** Opening Dataset excerpts block **
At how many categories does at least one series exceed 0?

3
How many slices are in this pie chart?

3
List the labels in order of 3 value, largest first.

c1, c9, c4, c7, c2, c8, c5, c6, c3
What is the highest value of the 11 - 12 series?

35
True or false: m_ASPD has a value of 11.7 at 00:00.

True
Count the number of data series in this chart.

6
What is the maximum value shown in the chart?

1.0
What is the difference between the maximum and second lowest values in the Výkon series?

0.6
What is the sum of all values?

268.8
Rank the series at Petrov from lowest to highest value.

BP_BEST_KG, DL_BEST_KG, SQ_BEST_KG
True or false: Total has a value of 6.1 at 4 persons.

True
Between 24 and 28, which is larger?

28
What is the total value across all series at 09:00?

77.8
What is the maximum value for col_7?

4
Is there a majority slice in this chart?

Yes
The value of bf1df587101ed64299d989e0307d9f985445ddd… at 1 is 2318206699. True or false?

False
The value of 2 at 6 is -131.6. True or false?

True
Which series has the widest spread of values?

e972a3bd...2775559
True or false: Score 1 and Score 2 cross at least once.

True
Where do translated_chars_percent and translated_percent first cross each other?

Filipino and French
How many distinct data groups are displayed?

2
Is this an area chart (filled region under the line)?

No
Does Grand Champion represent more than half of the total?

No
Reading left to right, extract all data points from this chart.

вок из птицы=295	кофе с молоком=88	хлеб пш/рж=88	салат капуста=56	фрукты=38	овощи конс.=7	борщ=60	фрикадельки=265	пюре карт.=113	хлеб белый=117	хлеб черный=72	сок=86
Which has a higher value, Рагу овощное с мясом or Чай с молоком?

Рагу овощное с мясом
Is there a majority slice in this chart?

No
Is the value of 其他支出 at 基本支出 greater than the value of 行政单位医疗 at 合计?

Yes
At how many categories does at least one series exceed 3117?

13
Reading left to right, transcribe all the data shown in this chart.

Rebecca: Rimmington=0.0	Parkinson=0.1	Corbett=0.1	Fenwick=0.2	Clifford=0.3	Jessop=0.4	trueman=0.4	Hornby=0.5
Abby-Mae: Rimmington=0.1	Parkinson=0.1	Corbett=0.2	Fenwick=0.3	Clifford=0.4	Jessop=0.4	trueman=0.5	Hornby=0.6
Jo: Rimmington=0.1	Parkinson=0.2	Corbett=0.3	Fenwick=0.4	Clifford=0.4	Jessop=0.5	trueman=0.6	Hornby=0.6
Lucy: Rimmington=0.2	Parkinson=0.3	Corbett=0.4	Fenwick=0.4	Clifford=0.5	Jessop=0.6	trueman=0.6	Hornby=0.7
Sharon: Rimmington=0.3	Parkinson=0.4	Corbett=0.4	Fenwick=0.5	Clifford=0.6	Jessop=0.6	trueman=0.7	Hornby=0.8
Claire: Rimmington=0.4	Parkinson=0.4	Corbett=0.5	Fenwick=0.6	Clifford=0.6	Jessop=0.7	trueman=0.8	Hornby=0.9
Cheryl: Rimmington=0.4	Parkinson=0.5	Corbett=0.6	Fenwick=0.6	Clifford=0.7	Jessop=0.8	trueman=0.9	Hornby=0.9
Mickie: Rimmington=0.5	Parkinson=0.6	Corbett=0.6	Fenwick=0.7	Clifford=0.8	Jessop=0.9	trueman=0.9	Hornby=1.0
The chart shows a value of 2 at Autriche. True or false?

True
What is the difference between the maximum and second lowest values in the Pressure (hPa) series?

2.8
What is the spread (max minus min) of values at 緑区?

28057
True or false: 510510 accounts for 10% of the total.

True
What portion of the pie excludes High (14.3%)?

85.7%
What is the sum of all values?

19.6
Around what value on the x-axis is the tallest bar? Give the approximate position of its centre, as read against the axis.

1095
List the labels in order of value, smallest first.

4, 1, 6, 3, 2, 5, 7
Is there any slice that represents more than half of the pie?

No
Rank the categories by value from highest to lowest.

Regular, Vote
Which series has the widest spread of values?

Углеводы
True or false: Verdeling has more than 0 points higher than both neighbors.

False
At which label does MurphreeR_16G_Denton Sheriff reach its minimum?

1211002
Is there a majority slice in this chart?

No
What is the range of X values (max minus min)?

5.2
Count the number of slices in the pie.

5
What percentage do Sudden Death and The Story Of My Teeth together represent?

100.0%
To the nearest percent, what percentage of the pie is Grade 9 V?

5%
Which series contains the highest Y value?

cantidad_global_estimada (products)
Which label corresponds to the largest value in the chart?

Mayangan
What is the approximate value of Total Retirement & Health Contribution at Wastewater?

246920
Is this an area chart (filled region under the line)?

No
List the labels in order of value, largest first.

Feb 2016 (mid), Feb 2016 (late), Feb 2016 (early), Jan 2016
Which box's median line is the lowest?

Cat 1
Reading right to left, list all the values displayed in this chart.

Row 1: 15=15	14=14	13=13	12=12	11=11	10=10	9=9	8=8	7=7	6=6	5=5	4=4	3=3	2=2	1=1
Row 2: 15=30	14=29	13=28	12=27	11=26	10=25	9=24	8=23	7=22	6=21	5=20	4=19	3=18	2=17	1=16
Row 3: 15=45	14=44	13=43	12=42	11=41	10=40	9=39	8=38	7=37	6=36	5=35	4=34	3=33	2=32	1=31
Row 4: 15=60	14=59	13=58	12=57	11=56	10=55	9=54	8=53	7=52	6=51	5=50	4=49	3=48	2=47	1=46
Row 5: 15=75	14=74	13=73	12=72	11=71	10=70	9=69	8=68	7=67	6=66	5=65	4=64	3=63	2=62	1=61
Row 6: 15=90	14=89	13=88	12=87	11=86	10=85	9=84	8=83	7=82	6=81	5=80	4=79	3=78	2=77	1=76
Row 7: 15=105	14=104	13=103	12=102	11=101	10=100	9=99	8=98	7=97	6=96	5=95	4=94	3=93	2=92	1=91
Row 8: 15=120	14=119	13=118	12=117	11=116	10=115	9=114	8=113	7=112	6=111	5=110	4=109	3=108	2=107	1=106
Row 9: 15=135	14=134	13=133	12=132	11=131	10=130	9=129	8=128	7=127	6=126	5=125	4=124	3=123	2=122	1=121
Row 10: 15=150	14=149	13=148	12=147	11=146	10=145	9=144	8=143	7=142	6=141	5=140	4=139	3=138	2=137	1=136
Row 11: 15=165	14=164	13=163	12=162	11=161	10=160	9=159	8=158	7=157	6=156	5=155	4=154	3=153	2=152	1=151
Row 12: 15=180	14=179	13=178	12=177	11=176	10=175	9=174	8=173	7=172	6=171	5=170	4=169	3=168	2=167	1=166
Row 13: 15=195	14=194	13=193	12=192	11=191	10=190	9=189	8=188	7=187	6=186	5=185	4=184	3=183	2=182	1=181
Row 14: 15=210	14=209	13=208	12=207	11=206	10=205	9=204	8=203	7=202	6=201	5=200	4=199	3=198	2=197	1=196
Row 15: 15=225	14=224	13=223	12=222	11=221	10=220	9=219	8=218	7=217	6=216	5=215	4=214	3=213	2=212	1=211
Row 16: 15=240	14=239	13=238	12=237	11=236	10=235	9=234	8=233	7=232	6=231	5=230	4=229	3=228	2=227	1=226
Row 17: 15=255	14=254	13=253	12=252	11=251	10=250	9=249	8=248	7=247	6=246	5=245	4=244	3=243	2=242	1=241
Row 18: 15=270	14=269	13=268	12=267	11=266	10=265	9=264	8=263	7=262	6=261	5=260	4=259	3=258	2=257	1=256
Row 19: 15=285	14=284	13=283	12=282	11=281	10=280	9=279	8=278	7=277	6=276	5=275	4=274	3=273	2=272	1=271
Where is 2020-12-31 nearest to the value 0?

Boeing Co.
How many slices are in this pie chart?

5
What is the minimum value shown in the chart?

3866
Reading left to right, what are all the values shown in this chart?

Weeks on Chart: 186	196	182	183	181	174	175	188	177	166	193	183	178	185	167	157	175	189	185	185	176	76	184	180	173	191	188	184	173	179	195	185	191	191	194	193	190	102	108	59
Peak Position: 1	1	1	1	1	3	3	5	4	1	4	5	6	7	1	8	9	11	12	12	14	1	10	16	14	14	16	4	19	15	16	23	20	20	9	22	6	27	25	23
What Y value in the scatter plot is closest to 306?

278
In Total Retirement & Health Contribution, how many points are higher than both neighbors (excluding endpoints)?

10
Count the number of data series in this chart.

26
** Closing Dataset excerpts block **
▶ **What to produce**: Copy the entries from the start through the line containing "Where do translated_chars_percent", swapping "chart" for "graph" and leaving everything else unchanged.

▶ **Finished task**:
At how many categories does at least one series exceed 0?

3
How many slices are in this pie graph?

3
List the labels in order of 3 value, largest first.

c1, c9, c4, c7, c2, c8, c5, c6, c3
What is the highest value of the 11 - 12 series?

35
True or false: m_ASPD has a value of 11.7 at 00:00.

True
Count the number of data series in this graph.

6
What is the maximum value shown in the graph?

1.0
What is the difference between the maximum and second lowest values in the Výkon series?

0.6
What is the sum of all values?

268.8
Rank the series at Petrov from lowest to highest value.

BP_BEST_KG, DL_BEST_KG, SQ_BEST_KG
True or false: Total has a value of 6.1 at 4 persons.

True
Between 24 and 28, which is larger?

28
What is the total value across all series at 09:00?

77.8
What is the maximum value for col_7?

4
Is there a majority slice in this graph?

Yes
The value of bf1df587101ed64299d989e0307d9f985445ddd… at 1 is 2318206699. True or false?

False
The value of 2 at 6 is -131.6. True or false?

True
Which series has the widest spread of values?

e972a3bd...2775559
True or false: Score 1 and Score 2 cross at least once.

True
Where do translated_chars_percent and translated_percent first cross each other?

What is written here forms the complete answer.